═══ Input data ═══

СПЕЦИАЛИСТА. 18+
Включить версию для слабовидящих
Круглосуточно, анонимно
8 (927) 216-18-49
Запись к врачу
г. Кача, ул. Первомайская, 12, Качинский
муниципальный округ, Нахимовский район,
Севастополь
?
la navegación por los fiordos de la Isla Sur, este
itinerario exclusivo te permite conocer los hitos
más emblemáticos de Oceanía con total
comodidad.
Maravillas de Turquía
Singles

═══
═══ Input data ═══

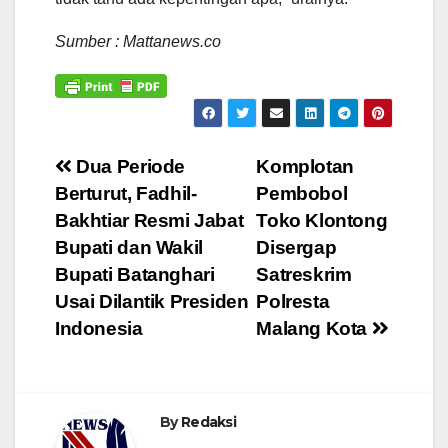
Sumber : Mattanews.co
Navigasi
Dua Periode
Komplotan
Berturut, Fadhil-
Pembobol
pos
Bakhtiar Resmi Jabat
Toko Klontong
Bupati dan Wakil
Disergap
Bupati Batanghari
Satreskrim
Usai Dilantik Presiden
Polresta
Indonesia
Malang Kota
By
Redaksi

═══
═══ Input data ═══

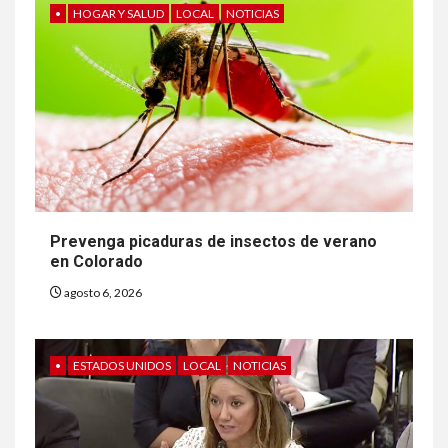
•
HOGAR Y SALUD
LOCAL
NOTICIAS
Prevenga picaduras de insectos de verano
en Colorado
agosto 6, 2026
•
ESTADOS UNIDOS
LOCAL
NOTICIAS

═══

How many lines of the records contain the string "Bupati", with case counting? Give only the number.

2